TEXTO: ANTES QUE ELAS CRESÇAM
Há um período em que os pais vão
ficando órfãos dos próprios filhos. É que as crianças crescem. Independentes de
nós, como árvores tagarelas e pássaros estabanados, elas crescem sem pedir
licença. [...] crescem com uma estridência alegre e, às vezes, com alardeada
arrogância.
Mas não crescem todos os dias, de igual
maneira; crescem, de repente. Um dia se assentam perto de você no terraço e
dizem uma frase de tal maturidade, que você sente que não pode mais trocar as
fraldas daquela criatura.
Onde é que andou crescendo aquela danadinha,
que você não percebia? Cadê aquele cheirinho de leite sobre a pele? Cadê a
pazinha de brincar na areia, as festinhas de aniversário com palhaços,
amiguinhos e o primeiro uniforme do maternal ou escola experimental?
Ela está crescendo num ritual de obediência
orgânica e desobediência civil. E você agora está ali na porta da
discoteca esperando que ela não apenas cresça, mas apareça. Ali estão muitos
pais, ao volante, esperando que saiam esfuziantes sobre patins[...].

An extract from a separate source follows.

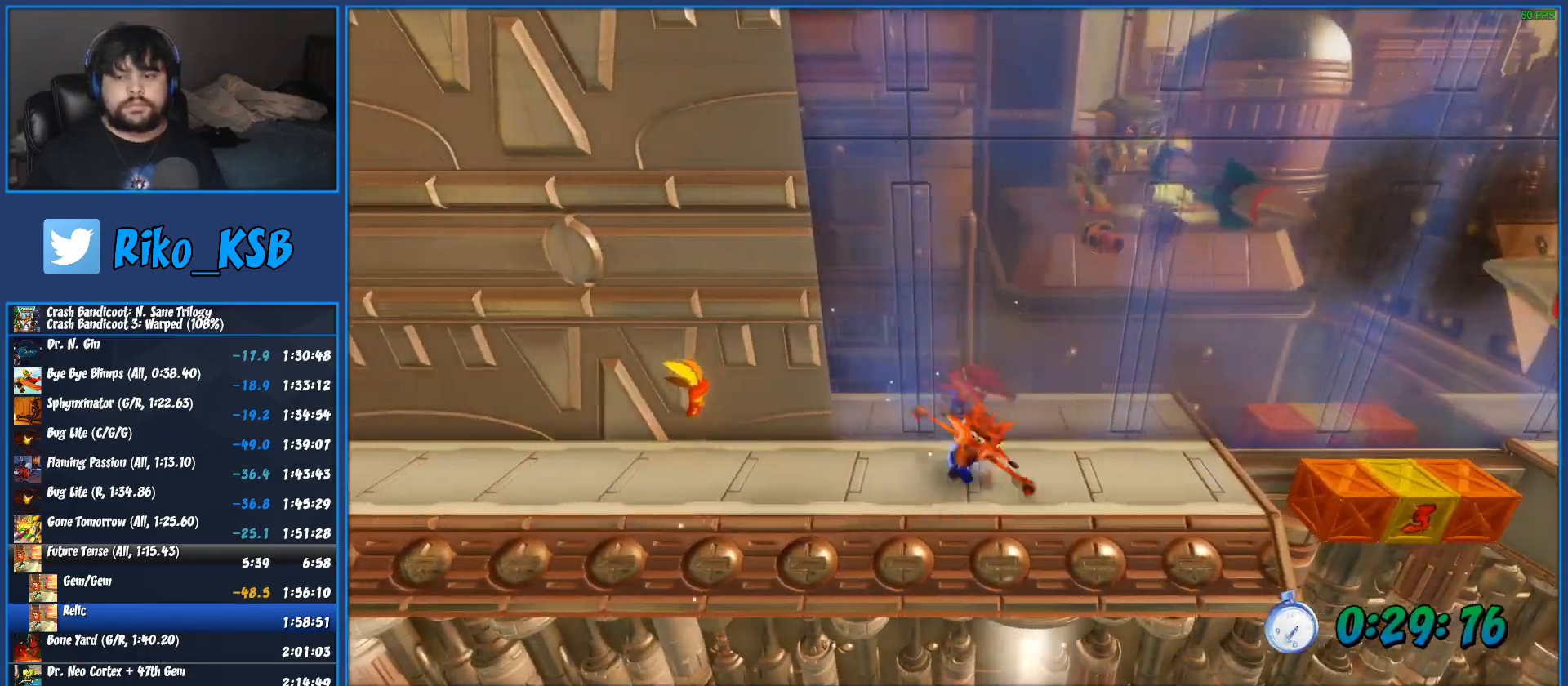
{"buttons": ["CROSS", "R1", "DPAD_RIGHT"], "left_stick": "center", "events": [[350, "R1", "down"], [500, "CROSS", "down"]]}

Entre hambúrgueres e refrigerantes nas
esquinas, lá estão elas, com o uniforme de sua geração: incômodas mochilas da
moda nos ombros ou, então, com a suéter amarrada na cintura. Está quente, a
gente diz que vão estragar a suéter, mas não tem jeito, é o emblema da geração.
[...]
Há um período em que os pais vão ficando
órfãos dos próprios filhos.
Longe já vai o momento em que o primeiro
mênstruo foi recebido como um impacto de rosas vermelhas. Não mais as
colheremos nas portas das discotecas e festas, quando surgiam entre gírias e
canções. Passou o tempo do balé, da cultura francesa e inglesa. Saíram do banco
de trás e passaram para o volante das próprias vidas. Só nos resta dizer “bonne
route< bonne route” como naquela canção francesa narrando a emoção do pai
quando a filha lhe oferece o primeiro jantar no apartamento dela.
Deveríamos ter ido mais vezes à cama delas ao
anoitecer para ouvir sua alma respirando conversas e confidências entre os
lençóis da infância e os adolescentes cobertores naquele quarto cheio de
colagens, posters e agendas coloridas de Pilot. Não, não as levamos suficientes
vezes ao shopping, ao circo, ao teatro, não lhes demos suficientes hambúrgueres
e cocas, não lhes compramos todos os sorvetes e roupas merecidas.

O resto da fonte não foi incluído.